This work investigates the expressive power of message-passing graph neural networks with global readout (ACR-GNNs) with respect to first-order logical properties, focusing on their relationship to two-variable counting logic (C²). By integrating a graded modal logic framework augmented with a global counting modality, the study establishes—for the first time—that sum aggregation combined with a global readout mechanism suffices to exceed the expressiveness of C². It further demonstrates that the interaction between unbounded aggregation and global readout is essential for surpassing C²’s limitations. The paper also identifies two natural conditions under which C² characterizability is recovered, thereby delineating tight upper and lower bounds on the expressive capacity of ACR-GNNs.

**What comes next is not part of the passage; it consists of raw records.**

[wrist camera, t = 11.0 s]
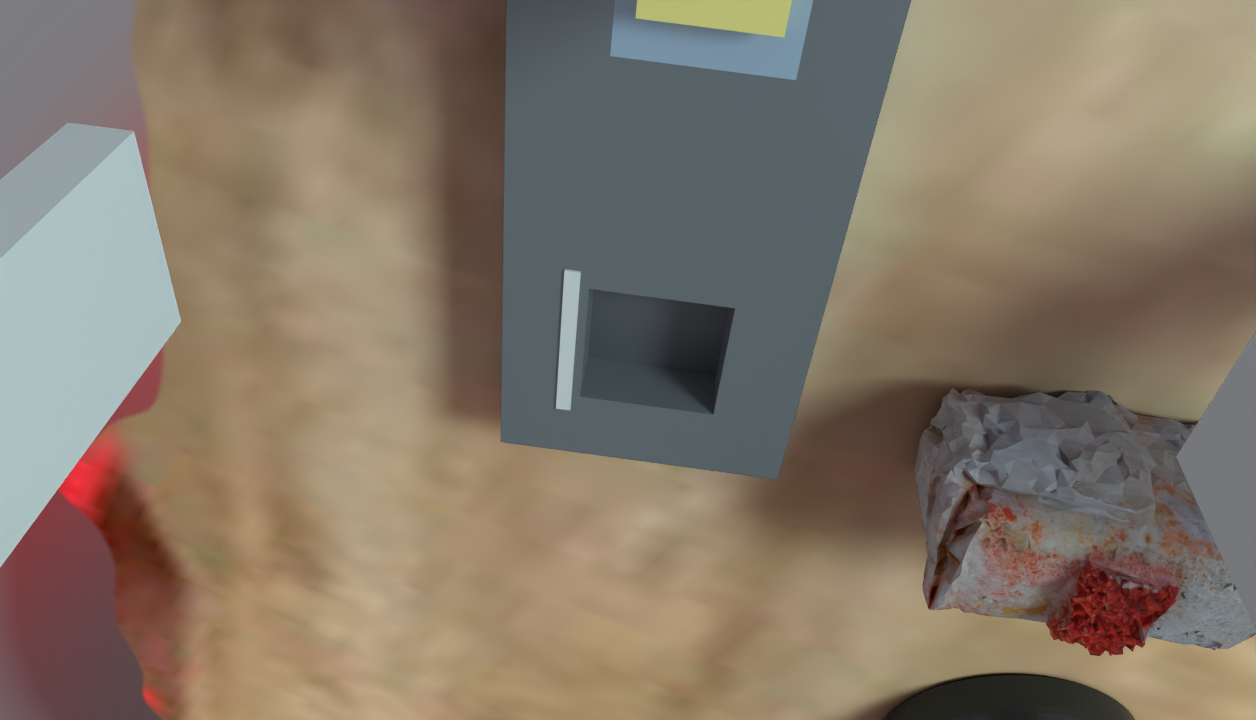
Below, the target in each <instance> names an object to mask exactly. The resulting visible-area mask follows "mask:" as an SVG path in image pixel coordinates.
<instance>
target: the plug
mask: <svg viewBox="0 0 1256 720" xmlns="http://www.w3.org/2000/svg"><path fill="white" fill-rule="evenodd" d="M812 3H813V0H615V6H614V18H613V29H612V41H611V53H610V56H614V57H621V58H629V59H637V60H645V61H652V62H660V63H668V64H675V65H683V66H691V67H698V68H706V69H714V70H722V71H729V72H737V73H745V74H752V75H760V76H768V77H776V78H783V79H791V80H796V78H797V73H798V69H799V64H800V59H801V55H802V50H803V45H804V41H805V36H806V31H807V27H808V22H809V17H810V13H811V8H812Z"/></svg>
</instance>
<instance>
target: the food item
mask: <svg viewBox="0 0 1256 720" xmlns="http://www.w3.org/2000/svg"><path fill="white" fill-rule="evenodd" d="M1195 426H1196V425H1184V424H1182V423H1180V422H1178V421H1176V420H1171V419H1163V418H1155V417H1149V416H1142V415H1136V414H1134V413H1132V412H1130V411H1129V410H1127V409H1126V408H1124V407H1123V406H1122V405H1120V404H1119V403H1118V402H1117V401H1116V400H1115V399H1113V398H1112V397H1111V396H1110V395H1106V394H1104V393H1102V392H1100V391H1089V392H1087V393H1083V392H1066V393H1064V394H1063V395H1061V396H1059V397H1058V398H1055V397H1052V396H1049V395H1046V394H1044V393H1041V392H1038V393H1032V394H1027V395H1022V396H1018V397H1015V398H1003V397H994V396H986V395H984V394H981V393H979V392H977V391H975V390H972V389H970V388H968V389H966V390H964V391H962V392H961V393H958V392H957V391H956V390H955V389H953V388H952V389H951V391H950V393H949V394H948V395H946V396H945V397H943V398H942V405H941V407H940V409H939V411H938V413H937V415H936V416H935V417H934V418H933V419H931V424H930V426H929V427H928V428H927V429H926V430H924V431H923V434H922V436H921V439H920V441H919V447H918V454H917V459H916V463H915V466H914V475H915V481H916V486H917V488H918V494H919V503H920V510H921V515H922V520H923V525H924V530H925V532H926V536H927V541H926V545H927V546H926V548H927V553H928V557H927V561H926V566H925V572H924V581H923V591H924V596H925V599H926V602H927V605H928V609H930V610H943V609H951V608H959V609H961V610H962V611H963V612H973V613H976V614H979V615H987V616H995V617H1004V618H1019V619H1026V620H1033V621H1039V622H1045V623H1047V624H1046V625H1047V626H1048V628H1049V629H1050V634H1051V636H1052V638H1053V639H1054V640H1056V639H1059V640H1061V641H1066V642H1067V643H1069V644H1070V643H1071V644H1073V643H1075V642H1076V643H1080V644H1081V645H1083V646H1084V647H1085V648H1088V650H1089V653H1090V655H1096V656H1100V655H1101V654H1102V653H1103V652H1104V651H1105V650H1106V651H1107V652H1109V654H1110V656H1111V655H1112V654H1115V655H1119V654H1123V647H1124V646H1127V647H1128V648H1129V649H1130V650H1131V651H1133V649H1134V646H1135V645H1138V646H1140V647H1143V646H1144V645H1145V643H1144V642H1145V640H1146V637H1152V638H1156V639H1161V640H1166V641H1171V642H1176V643H1181V644H1195V645H1198V646H1201V647H1205V648H1211V649H1213V650H1215V649H1216V648H1219V649H1228V648H1230V647H1232V646H1234V645H1236V644H1238V643H1240V642H1242V641H1244V640H1246V639H1248V638H1250V637H1253V636H1254V635H1255V634H1256V630H1255V628H1254V626H1253V623H1252V621H1251V619H1250V617H1249V615H1248V613H1247V610H1246V608H1245V606H1244V604H1243V602H1242V599H1241V597H1240V595H1239V593H1238V591H1237V589H1236V586H1235V584H1234V582H1233V580H1232V578H1231V576H1230V573H1229V571H1228V569H1227V567H1226V565H1225V562H1224V560H1223V558H1222V556H1221V554H1220V552H1219V549H1218V547H1217V545H1216V543H1215V541H1214V538H1213V536H1212V534H1211V532H1210V530H1209V528H1208V525H1207V523H1206V521H1205V519H1204V517H1203V514H1202V512H1201V510H1200V508H1199V506H1198V504H1197V501H1196V499H1195V497H1194V495H1193V493H1192V491H1191V488H1190V486H1189V484H1188V482H1187V480H1186V477H1185V475H1184V473H1183V471H1182V469H1181V467H1180V464H1179V462H1178V460H1177V458H1176V456H1177V455H1178V453H1179V451H1180V450H1181V448H1182V447H1183V445H1184V444H1185V442H1186V440H1187V439H1188V437H1189V436H1190V434H1191V433H1192V431H1193V429H1194V428H1195Z"/></svg>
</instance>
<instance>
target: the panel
mask: <svg viewBox="0 0 1256 720" xmlns="http://www.w3.org/2000/svg"><path fill="white" fill-rule="evenodd" d="M910 2H911V0H813V3H812V8H811V13H810V17H809V22H808V27H807V31H806V36H805V41H804V45H803V50H802V55H801V59H800V64H799V69H798V73H797V78H796V80H791V79H783V78H776V77H768V76H760V75H752V74H745V73H737V72H729V71H722V70H714V69H706V68H698V67H691V66H683V65H675V64H668V63H660V62H652V61H645V60H637V59H629V58H621V57H614V56H610V53H611V41H612V29H613V18H614V6H615V0H506V70H505V148H504V227H503V305H502V383H501V442H505V443H512V444H520V445H527V446H535V447H542V448H549V449H557V450H564V451H571V452H579V453H586V454H593V455H601V456H608V457H616V458H623V459H630V460H638V461H645V462H652V463H660V464H667V465H674V466H682V467H689V468H697V469H704V470H711V471H719V472H726V473H733V474H741V475H748V476H756V477H763V478H770V479H778V476H779V472H780V468H781V465H782V461H783V458H784V454H785V451H786V447H787V443H788V440H789V436H790V433H791V429H792V425H793V422H794V418H795V415H796V411H797V408H798V404H799V400H800V397H801V393H802V390H803V386H804V382H805V379H806V375H807V372H808V368H809V365H810V361H811V357H812V354H813V350H814V347H815V343H816V339H817V336H818V332H819V329H820V325H821V322H822V318H823V314H824V311H825V307H826V304H827V300H828V296H829V293H830V289H831V286H832V282H833V278H834V275H835V271H836V268H837V264H838V261H839V257H840V253H841V250H842V246H843V243H844V239H845V235H846V232H847V228H848V225H849V221H850V218H851V214H852V210H853V207H854V203H855V200H856V196H857V192H858V189H859V185H860V182H861V178H862V175H863V171H864V167H865V164H866V160H867V157H868V153H869V149H870V146H871V142H872V139H873V135H874V132H875V128H876V124H877V121H878V117H879V114H880V110H881V106H882V103H883V99H884V96H885V92H886V88H887V85H888V81H889V78H890V74H891V71H892V67H893V63H894V60H895V56H896V53H897V49H898V45H899V42H900V38H901V35H902V31H903V28H904V24H905V20H906V17H907V13H908V10H909V6H910Z"/></svg>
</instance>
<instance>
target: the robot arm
mask: <svg viewBox="0 0 1256 720" xmlns="http://www.w3.org/2000/svg"><path fill="white" fill-rule="evenodd" d="M180 322H181V319H180V315H179V311H178V307H177V303H176V299H175V295H174V291H173V287H172V283H171V279H170V275H169V271H168V267H167V263H166V259H165V255H164V251H163V247H162V243H161V239H160V234H159V230H158V226H157V222H156V218H155V214H154V210H153V206H152V202H151V198H150V194H149V190H148V186H147V182H146V178H145V174H144V170H143V166H142V162H141V158H140V154H139V150H138V146H137V142H136V138H135V134H134V131H127V130H119V129H112V128H105V127H97V126H90V125H82V124H74V123H67V124H66V125H65V126H64V127H62V128H61V129H60V130H59V131H58V132H57V133H55V134H54V135H53V136H52V137H51V138H49V139H48V140H47V141H46V142H45V143H43V144H42V145H41V146H40V147H39V148H38V149H36V150H35V151H34V152H33V153H32V154H30V155H29V156H28V157H27V158H26V159H25V160H23V161H22V162H21V163H20V164H19V165H18V166H16V167H15V168H14V169H13V170H12V171H10V172H9V173H8V174H7V175H6V176H4V177H3V178H2V179H1V180H0V567H1V566H2V564H3V563H4V561H5V560H6V559H7V557H8V556H9V555H10V553H11V552H12V551H13V549H14V548H15V546H16V545H17V544H18V542H19V541H20V540H21V538H22V537H23V536H24V534H25V533H26V532H27V530H28V529H29V528H30V526H31V525H32V524H33V522H34V521H35V519H36V518H37V517H38V515H39V514H40V513H41V511H42V510H43V509H44V507H45V506H46V504H47V503H48V502H49V500H50V499H51V498H52V496H53V495H54V493H55V492H56V491H57V490H58V488H59V487H60V485H61V484H62V483H63V481H64V480H65V479H66V477H67V476H68V475H69V473H70V472H71V470H72V469H73V468H74V466H75V465H76V464H77V462H78V461H79V460H80V458H81V457H82V456H83V454H84V453H85V451H86V450H87V449H88V447H89V446H90V445H91V443H92V442H93V441H94V439H95V438H96V437H97V435H98V434H99V432H100V431H101V430H102V428H103V427H104V426H105V424H106V423H107V421H108V420H109V419H110V417H111V416H112V415H113V413H114V412H115V411H116V409H117V408H118V407H119V405H120V404H121V403H122V401H123V400H124V398H125V397H126V396H127V394H128V393H129V392H130V390H131V389H132V388H133V386H134V385H135V383H136V382H137V381H138V379H139V378H140V377H141V375H142V374H143V373H144V371H145V370H146V369H147V367H148V366H149V364H150V363H151V362H152V360H153V359H154V358H155V356H156V355H157V354H158V352H159V351H160V350H161V348H162V347H163V345H164V344H165V343H166V341H167V340H168V339H169V337H170V336H171V335H172V333H173V332H174V330H175V329H176V328H177V326H178V325H179V324H180ZM1176 458H1177V460H1178V462H1179V464H1180V467H1181V469H1182V471H1183V473H1184V475H1185V477H1186V480H1187V482H1188V484H1189V486H1190V488H1191V491H1192V493H1193V495H1194V497H1195V499H1196V501H1197V504H1198V506H1199V508H1200V510H1201V512H1202V514H1203V517H1204V519H1205V521H1206V523H1207V525H1208V528H1209V530H1210V532H1211V534H1212V536H1213V538H1214V541H1215V543H1216V545H1217V547H1218V549H1219V552H1220V554H1221V556H1222V558H1223V560H1224V562H1225V565H1226V567H1227V569H1228V571H1229V573H1230V576H1231V578H1232V580H1233V582H1234V584H1235V586H1236V589H1237V591H1238V593H1239V595H1240V597H1241V599H1242V602H1243V604H1244V606H1245V608H1246V610H1247V613H1248V615H1249V617H1250V619H1251V621H1252V623H1253V626H1254V628H1255V630H1256V332H1255V334H1254V335H1253V337H1252V338H1251V340H1250V342H1249V343H1248V345H1247V346H1246V348H1245V349H1244V351H1243V353H1242V354H1241V356H1240V357H1239V359H1238V360H1237V362H1236V364H1235V365H1234V367H1233V368H1232V370H1231V371H1230V373H1229V374H1228V376H1227V378H1226V379H1225V381H1224V382H1223V384H1222V385H1221V387H1220V389H1219V390H1218V392H1217V393H1216V395H1215V396H1214V398H1213V400H1212V401H1211V403H1210V404H1209V406H1208V407H1207V409H1206V411H1205V412H1204V414H1203V415H1202V417H1201V418H1200V420H1199V422H1198V423H1197V425H1196V426H1195V428H1194V429H1193V431H1192V433H1191V434H1190V436H1189V437H1188V439H1187V440H1186V442H1185V444H1184V445H1183V447H1182V448H1181V450H1180V451H1179V453H1178V455H1177V456H1176ZM884 720H1135V719H1134V718H1133V716H1132V715H1131V713H1130V712H1129V711H1128V710H1127V709H1126V708H1125V707H1124V706H1123V705H1121V704H1120V703H1119V702H1118V701H1116V700H1115V699H1113V698H1111V697H1110V696H1108V695H1106V694H1104V693H1102V692H1100V691H1098V690H1095V689H1093V688H1090V687H1088V686H1084V685H1081V684H1078V683H1074V682H1070V681H1066V680H1061V679H1055V678H1049V677H1041V676H1028V675H1002V676H988V677H980V678H973V679H967V680H962V681H957V682H953V683H949V684H945V685H942V686H939V687H936V688H933V689H930V690H928V691H925V692H923V693H921V694H918V695H916V696H914V697H912V698H911V699H909V700H907V701H905V702H904V703H902V704H901V705H899V706H898V707H897V708H895V709H894V710H893V711H892V712H891V713H890V714H888V715H887V717H886V718H885V719H884Z"/></svg>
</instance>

We study the expressive power of message-passing aggregate-combine-readout graph neural networks (ACR-GNNs). Particularly, we focus on the first-order (FO) properties expressible by this formalism. While a tight logical characterisation remains a difficult open question, we make two contributions towards answering it. First, we show that sum aggregation and readout suffice for GNNs to capture FO properties that cannot be expressed in the logic C2 on both directed and undirected graphs. This strengthens known results by Hauke and Wał{\k e}ga (2026) where aggregation and readout functions are specially crafted for the task. Second, we identify two natural ways of restoring characterisability (with regard to C2) for ACR-GNNs. One option is to limit local aggregation (without imposing restrictions on global readout), whilst the second is to run ACR-GNNs over graphs of bounded degree (but unbounded size). In both cases, the FO properties captured by GNNs are exactly those definable by a formula in graded modal logic with global counting modalities. Our results thus establish an innate lower- and upper-bound in terms of how far (fragments of) C2 can be taken to characterise GNNs, and imply that is indeed the unbounded interaction of aggregation and readout that pushes the logical expressive power of GNNs above C2.